What to do
**a)** According to the passage on California school funding, roughly how much property tax revenue per year did the 2020 Legislative Analyst's Office report say the five counties were shifting from schools to other agencies?
**b)** Write out word for word the part of the passage on California school funding that opens with the words containing "The Bay Area" and closes with "parties in court.".

Passage for review
Williams said the dispute goes back to 1988 when California voters passed Proposition 98, which guarantees funding for K–14 schools through a combination of money from the state’s general fund and local property taxes, creating ERAF. Property taxes fill those funding buckets first. If the counties don’t supply enough, the state’s general fund fills the rest. 

The Bay Area counties at issue have five of the six highest property taxes per resident in the state. That means their share of the buckets gets filled, and the leftover flows back into the counties to fund other services, like public health and safety. 

“The specific change that they’re proposing is to add another bucket: charter schools,” Williams said. “Today, that bucket gets filled by the state general fund. Instead, the Department of Finance wants that bucket to get filled by ERAF.” 

The Department of Finance previously tried to make that change through a directive from the state controller. That ended up with all interested parties in court. 

A 2020 report from the Legislative Analyst’s Office said the five counties were calculating their ERAF “in ways that seem contrary to state law and shift too much property tax revenue from schools to other agencies” to the tune of roughly $170 million per year. They anticipated that the amount would rise every year as property taxes increase.

Data to examine
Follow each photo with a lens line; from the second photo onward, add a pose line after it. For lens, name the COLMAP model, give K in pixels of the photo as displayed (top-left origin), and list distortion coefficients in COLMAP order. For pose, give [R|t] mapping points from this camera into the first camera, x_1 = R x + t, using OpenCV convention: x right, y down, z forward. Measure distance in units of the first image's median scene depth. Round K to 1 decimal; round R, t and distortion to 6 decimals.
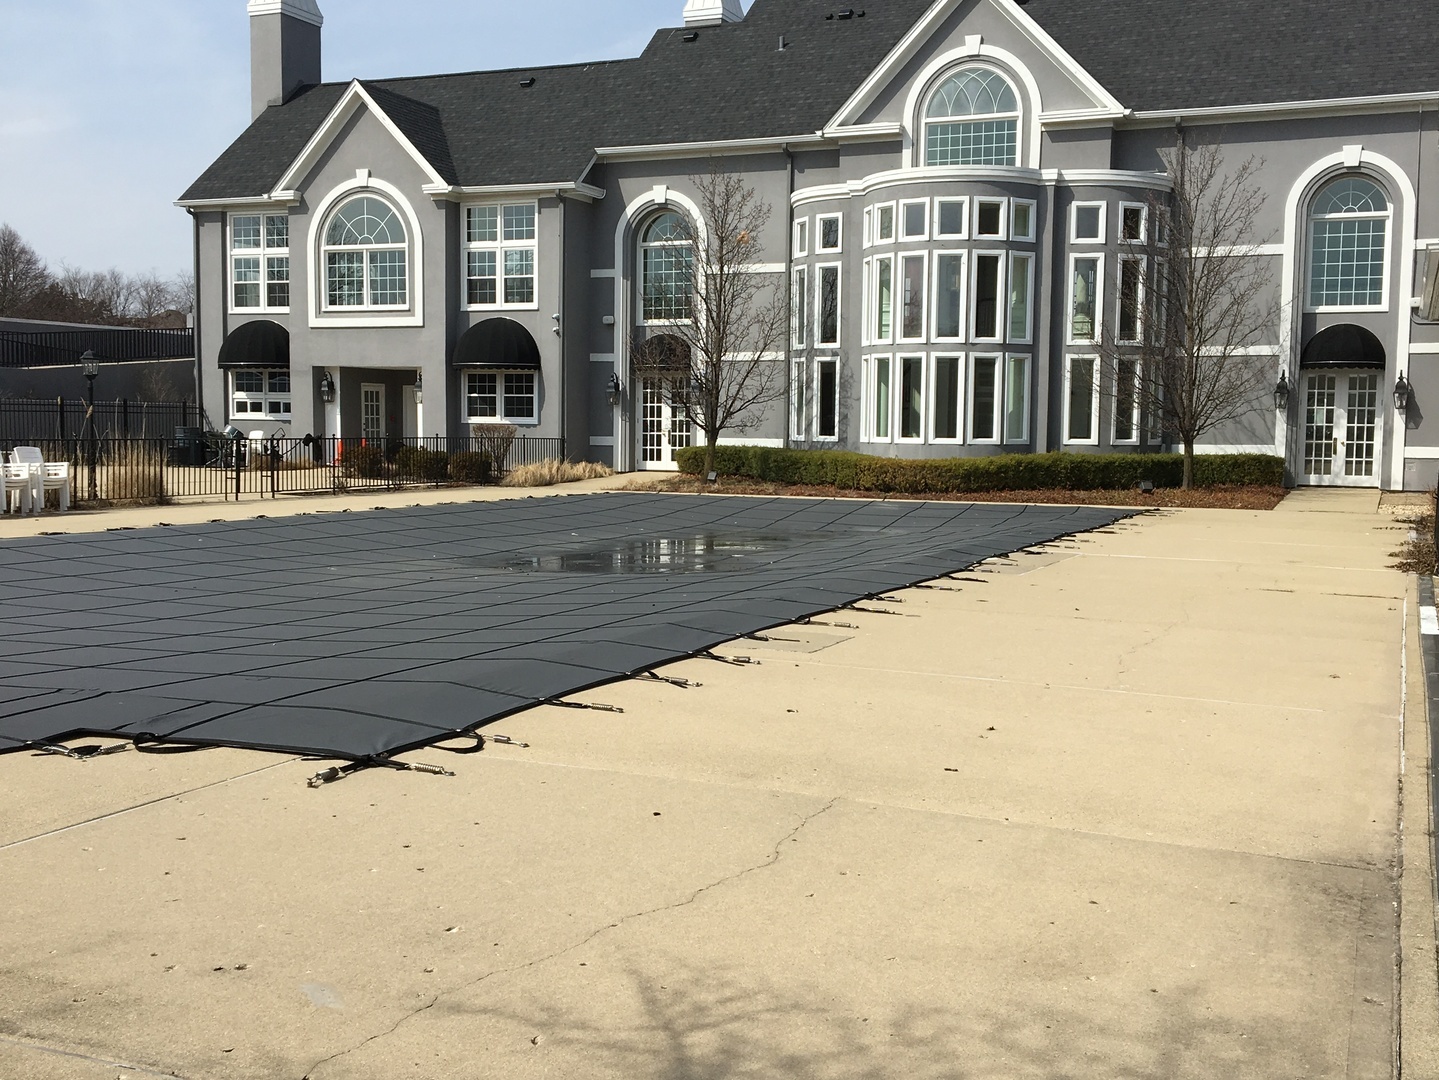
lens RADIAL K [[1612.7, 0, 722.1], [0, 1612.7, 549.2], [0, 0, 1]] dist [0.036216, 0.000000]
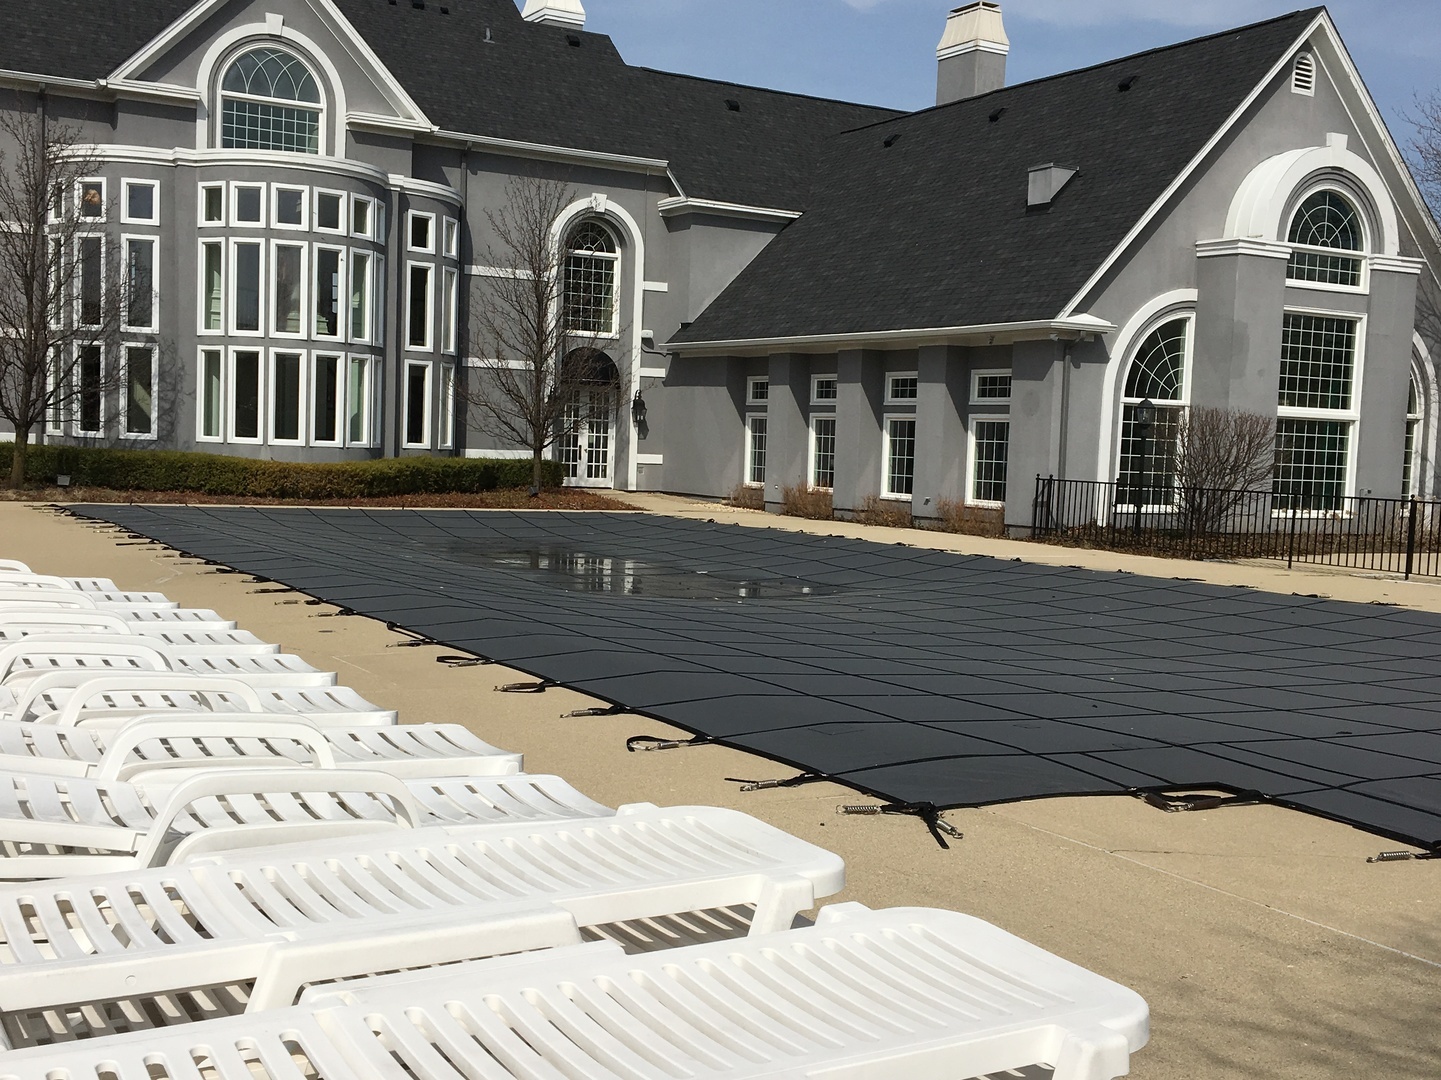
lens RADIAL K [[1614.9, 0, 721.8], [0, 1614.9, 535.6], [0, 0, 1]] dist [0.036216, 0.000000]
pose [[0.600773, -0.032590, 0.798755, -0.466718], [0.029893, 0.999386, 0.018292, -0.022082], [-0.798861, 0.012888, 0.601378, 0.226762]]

---

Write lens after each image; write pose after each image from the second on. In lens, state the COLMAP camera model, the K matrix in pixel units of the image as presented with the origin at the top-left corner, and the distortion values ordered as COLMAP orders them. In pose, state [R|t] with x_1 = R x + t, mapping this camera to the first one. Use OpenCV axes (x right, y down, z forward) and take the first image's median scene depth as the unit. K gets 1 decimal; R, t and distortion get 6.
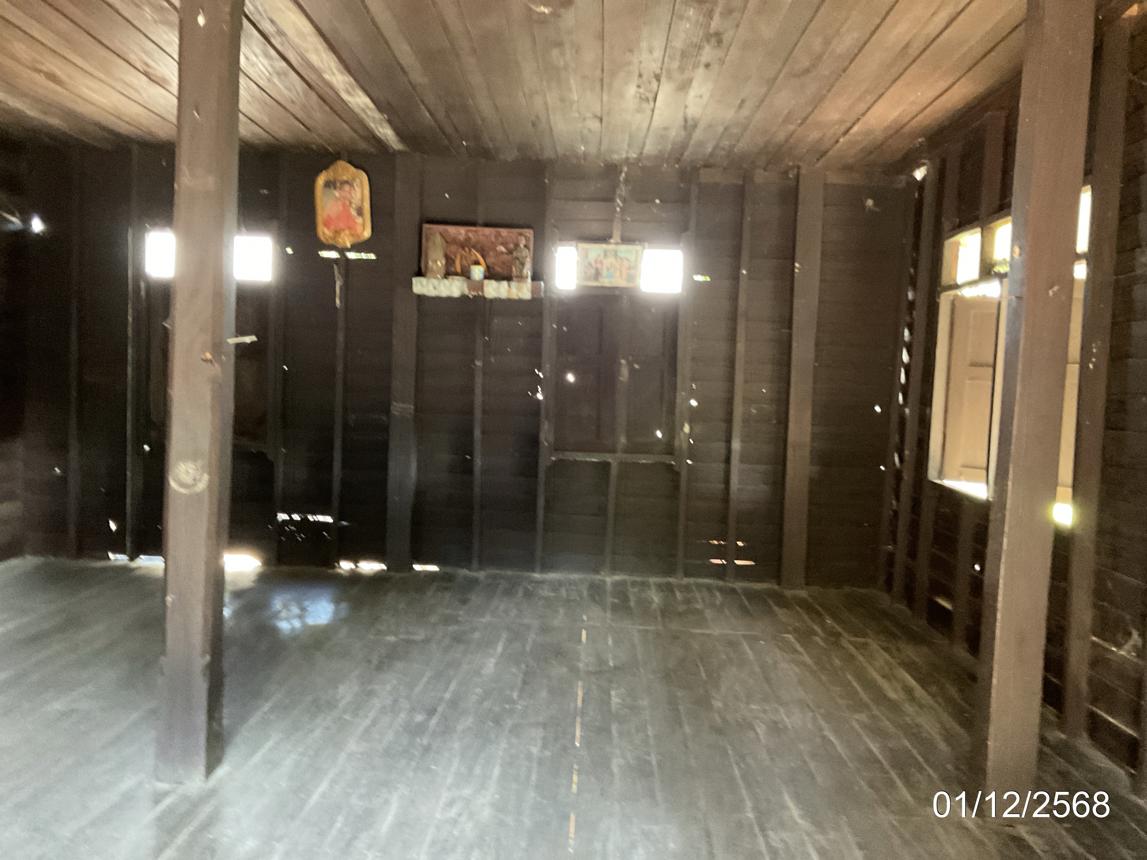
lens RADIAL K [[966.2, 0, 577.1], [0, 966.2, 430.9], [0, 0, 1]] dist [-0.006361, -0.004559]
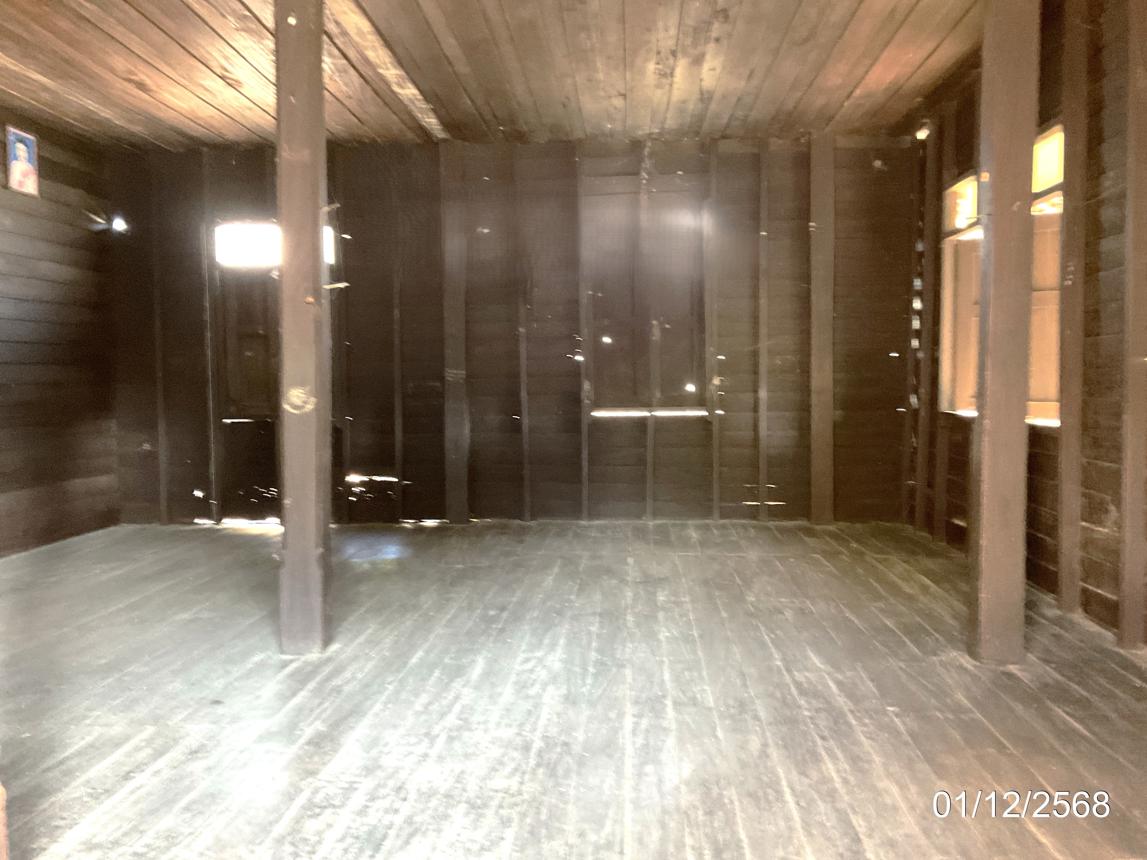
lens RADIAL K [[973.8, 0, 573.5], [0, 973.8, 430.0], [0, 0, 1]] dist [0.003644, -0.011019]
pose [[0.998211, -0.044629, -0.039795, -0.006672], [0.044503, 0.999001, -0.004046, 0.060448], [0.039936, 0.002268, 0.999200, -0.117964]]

Answers by item number
**a)** Roughly $170 million per year.

**b)**
The Bay Area counties at issue have five of the six highest property taxes per resident in the state. That means their share of the buckets gets filled, and the leftover flows back into the counties to fund other services, like public health and safety. 

“The specific change that they’re proposing is to add another bucket: charter schools,” Williams said. “Today, that bucket gets filled by the state general fund. Instead, the Department of Finance wants that bucket to get filled by ERAF.” 

The Department of Finance previously tried to make that change through a directive from the state controller. That ended up with all interested parties in court.